If you've ever envied someone's achievements in athletics, music, or scholarship--and wondered "How do they do that?!"--two recently published books in the Lake Forest Library collection will interest you.
The first is Peak : secrets from the new science of expertise by Florida State University psychology professor Anders Ericsson and science writer Robert Pool. Ericsson has studied expertise for more than forty years and concludes that experts are made, not born. The keys to expertise, he says, are deliberate practice--not just practicing what you already can do, but setting goals and working toward what you cannot yet do--and constructive feedback from and supervision by the right coach or teacher.
When the going gets tough, though, you might find you need Grit : the power of passion and perseverance by Angela Duckworth, another professor of psychology, this time at the University of Pennsylvania.
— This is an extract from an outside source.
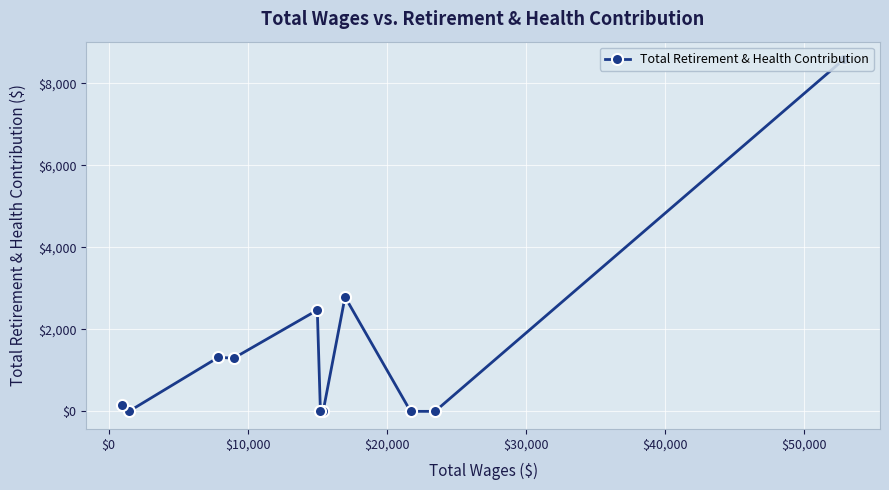

What is the difference between the second highest and second lowest values?

2791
Duckworth, the daughter of Chinese immigrants with high expectations for their children, explains in her book's introduction how she endured years of being told "You're no genius!" by her father. After winning a MacArthur Fellowship (the so-called "genius grant") in 2013, she thinks about the irony of the situation: she won the award not for being a genius but because she discovered that "what we eventually accomplish may depend more on our passion and perseverance than on our innate talent."
Unsurprisingly, Ericsson and Duckworth have worked together. You can hear them both interviewed on the May 2, 2016 edition of the WBUR (Boston) radio program On Point.